Gembong Narkoba “El Mencho” Tewas dalam Operasi Militer, Pacar Jadi Kunci Pengungkapan Lokasi

Gembong Narkoba “El Mencho” Tewas dalam Operasi Militer, Pacar Jadi Kunci Pengungkapan Lokasi

Kejadian di Meksiko--

 

 

 

INDONESIA – Operasi besar-besaran yang memburu gembong narkoba paling dicari di Meksiko, Nemesio Oseguera Cervantes, berakhir tragis. Sosok yang dikenal dengan julukan “El Mencho” itu dilaporkan tewas pada Minggu (22/2/2026) setelah terluka dalam baku tembak dengan pasukan militer.

Oseguera (59) mengalami luka tembak saat bentrokan berlangsung dan meninggal dunia ketika diterbangkan menuju rumah sakit di Guadalajara. Operasi ini merupakan hasil kerja sama antara militer Meksiko dan Komando Utara militer Amerika Serikat (AS). Namun, faktor tak terduga justru menjadi kunci keberhasilan pelacakan sang buronan, yakni keberadaan pacarnya.

Pacar Ungkap Lokasi Persembunyian

Menurut keterangan Menteri Pertahanan Meksiko, Ricardo Trevilla, salah satu pasangan Oseguera bertemu dengannya di Tapalpa, sebuah desa vila di wilayah barat Meksiko, sekitar 130 kilometer dari Guadalajara, ibu kota negara bagian Jalisco.

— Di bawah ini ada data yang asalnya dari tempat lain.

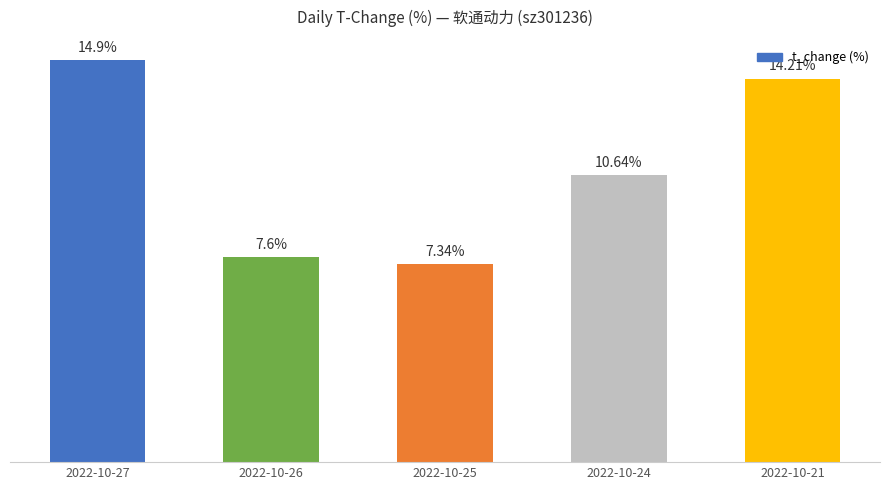

Which category has the highest value across all series?

2022-10-27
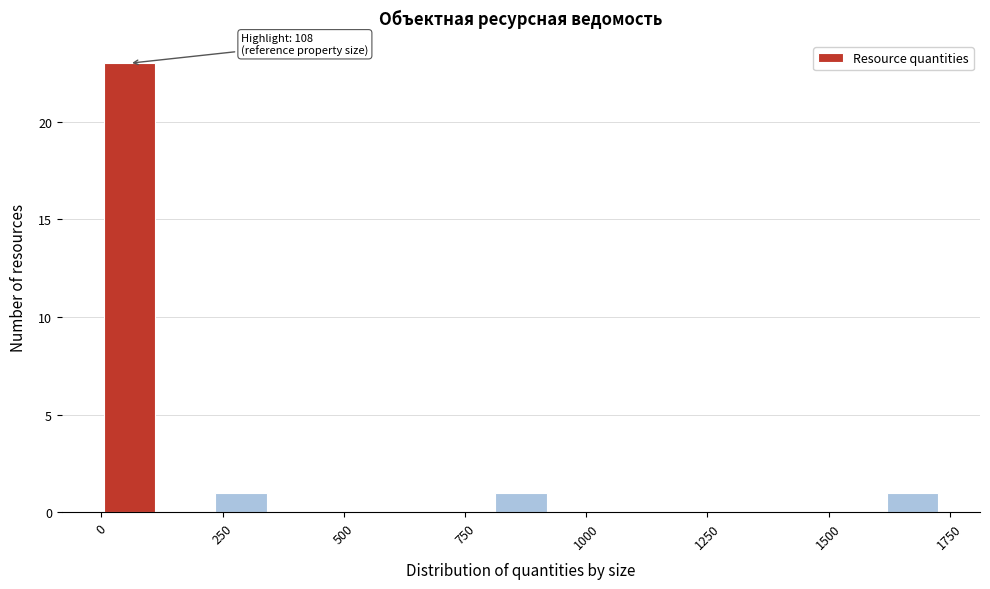

Around what value on the x-axis is the tallest bar? Give the approximate position of its centre, as read against the axis.

50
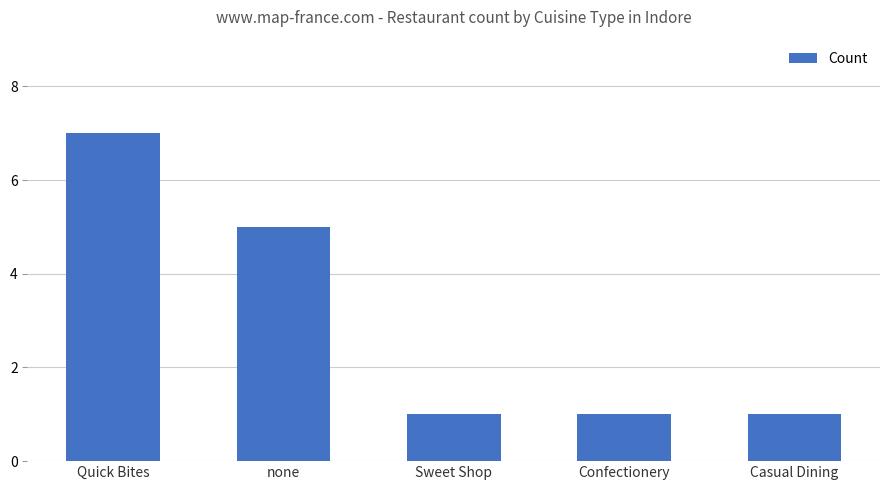

How many categories are shown in the chart?

5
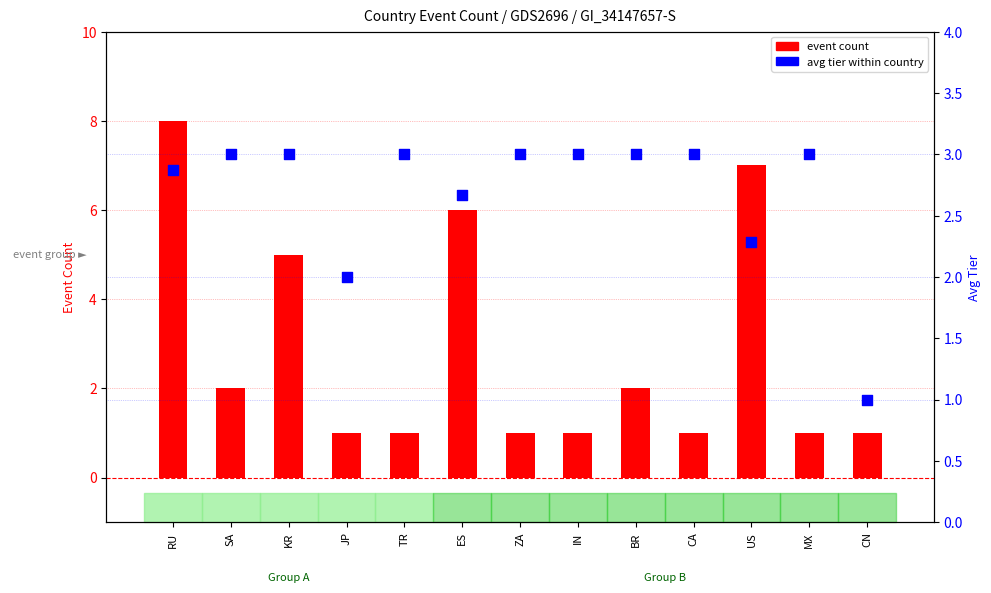

Is the value of avg tier at MX greater than the value of event count at CN?

Yes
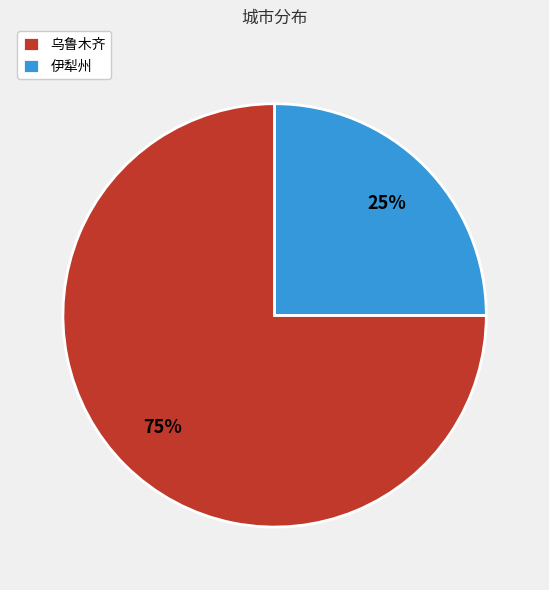

Which category has the smallest portion of the pie?

伊犁州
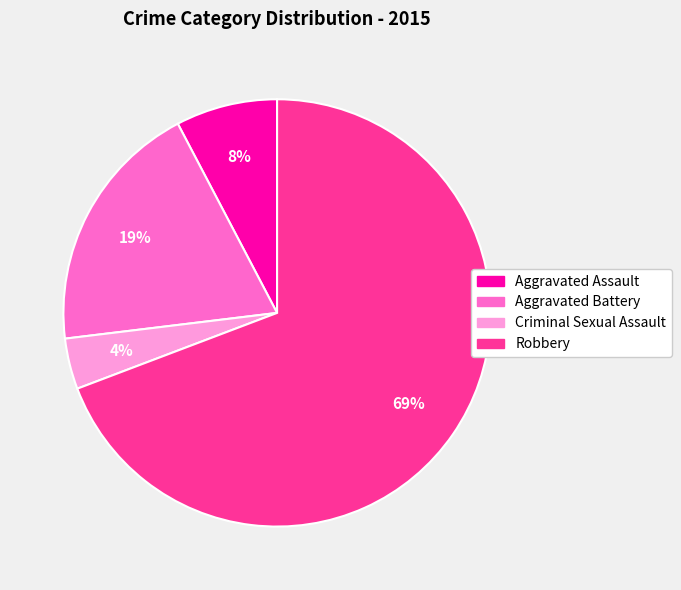

To the nearest percent, what percentage of the pie is Aggravated Assault?

8%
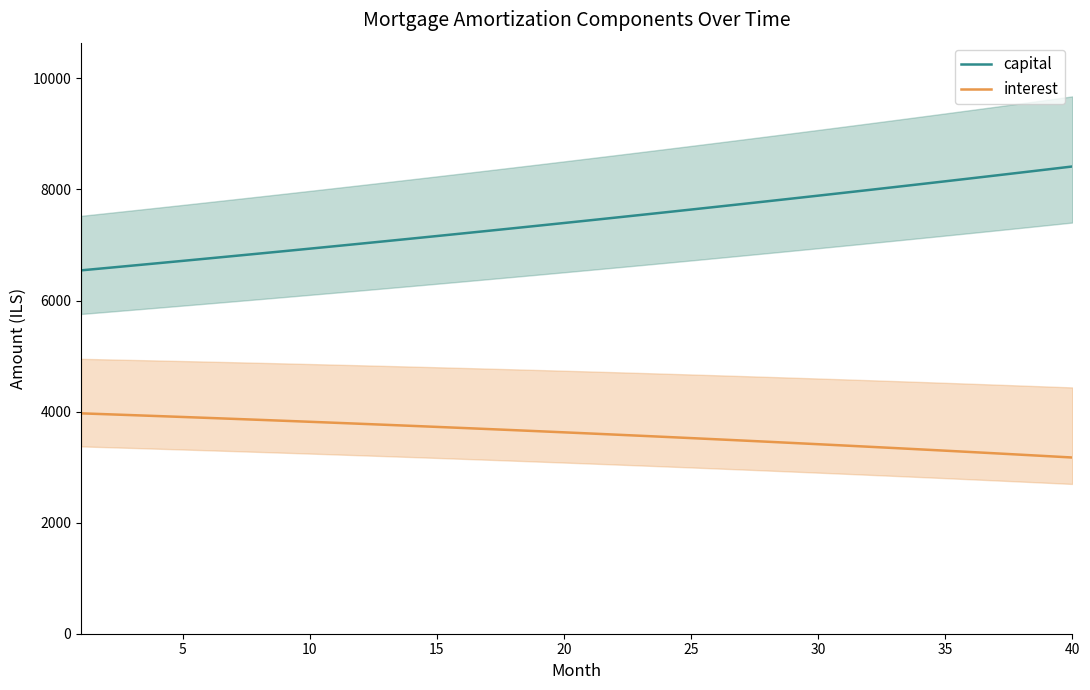

True or false: capital and interest cross at least once.

False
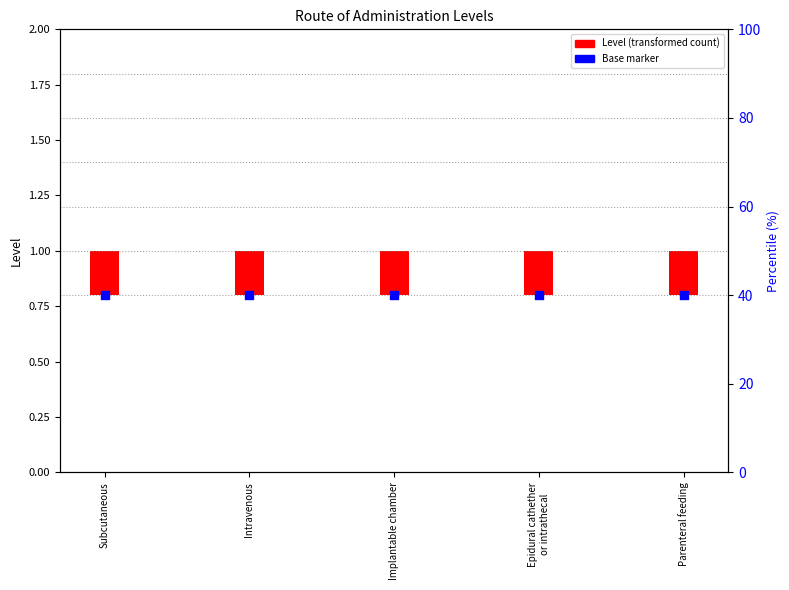

Which series contains the highest Y value?

Base marker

“Pasangan romantis El Mencho dibawa ke sebuah rumah di Tapalpa oleh seorang kenalan tepercaya,” ujar Trevilla kepada wartawan, seperti dikutip AFP, Selasa (24/2/2026).

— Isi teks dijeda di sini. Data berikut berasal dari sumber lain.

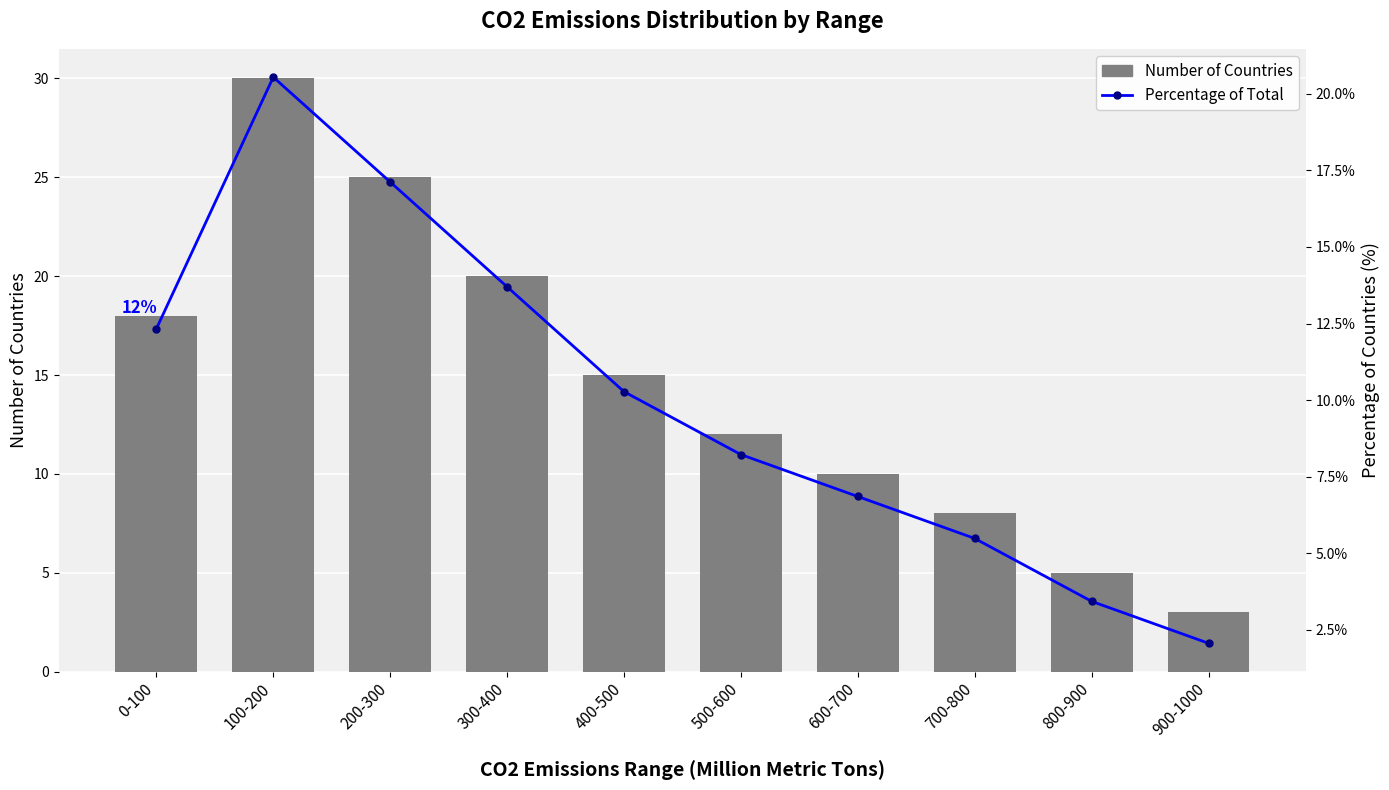

At which label does Percentage of Total reach its minimum?

900-1000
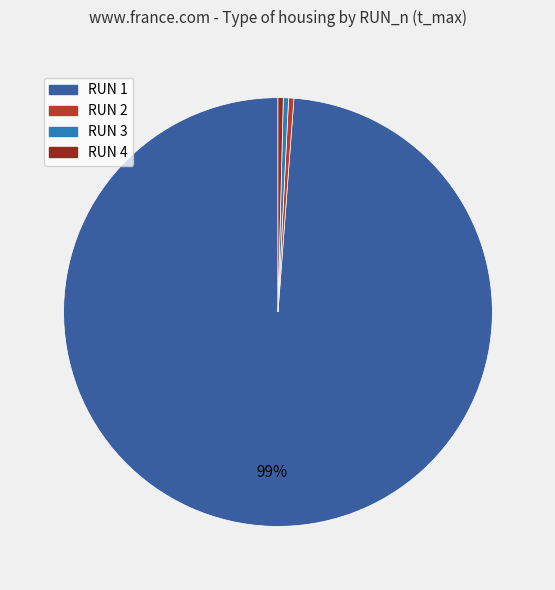

What is the largest slice in the pie chart?

RUN 1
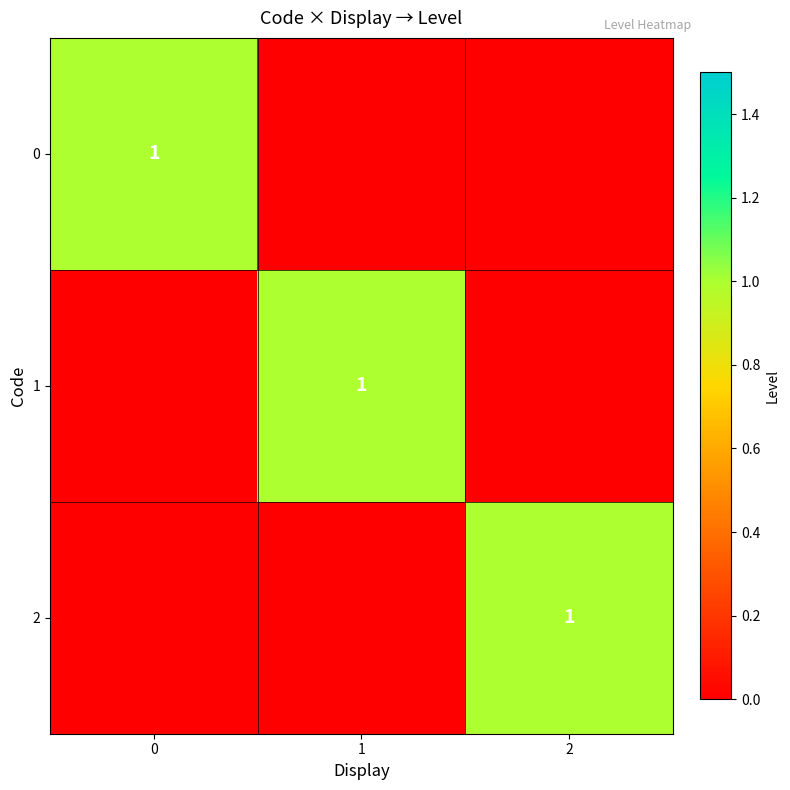

Between 2 and 1, which is larger?

2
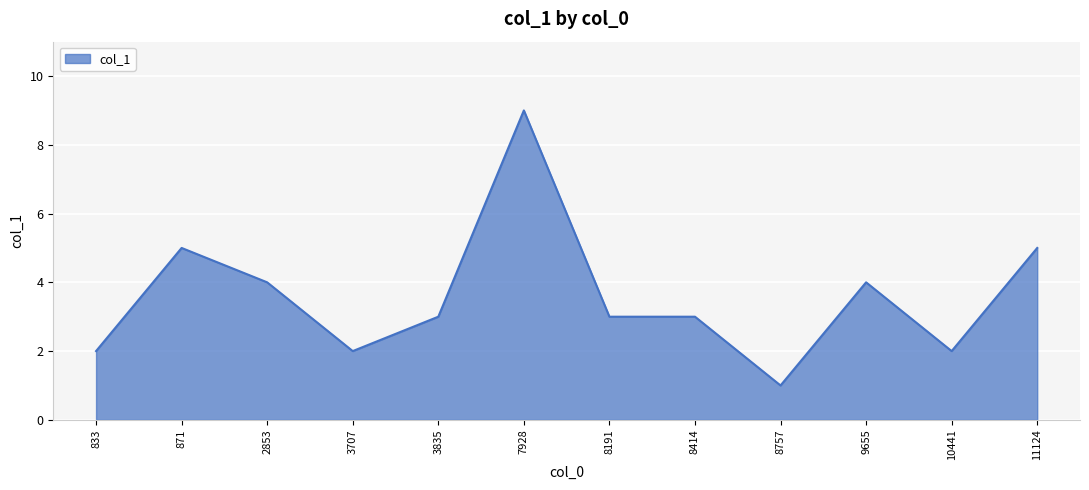

Which category has the lowest value across all series?

8757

Pada Sabtu, perempuan tersebut bertemu dengan Oseguera sebelum meninggalkan lokasi, tanpa menyadari bahwa pergerakannya telah dipantau aparat. Informasi itulah yang kemudian dimanfaatkan Pasukan Reaksi Cepat Khusus Garda Nasional Meksiko untuk menyusun rencana penyerbuan.

Pasukan militer melakukan manuver darat dan udara secara rahasia guna mempertahankan unsur kejutan. “Setelah memastikan keberadaan Oseguera, mereka memutuskan untuk menyerbu peternakan tersebut,” kata Trevilla.

Baku Tembak dan Senjata Berat

Operasi tersebut berlangsung sengit. Oseguera diketahui membawa persenjataan berat, termasuk senjata serbu dan dua peluncur roket. Pengawalnya juga dikenal nekat dan pernah menggunakan bazooka untuk menjatuhkan helikopter militer pada 2015 demi menggagalkan upaya penangkapan.

Namun, pada operasi kali ini, “El Mencho” tak mampu meloloskan diri. Ia dan para pengawalnya mencoba kabur ke area hutan dan bersembunyi di semak-semak sebelum akhirnya dikepung pasukan militer.

Dalam baku tembak tersebut, satu helikopter militer sempat ditembak hingga harus melakukan pendaratan darurat di pangkalan terdekat. Oseguera dan dua pengawalnya terluka parah.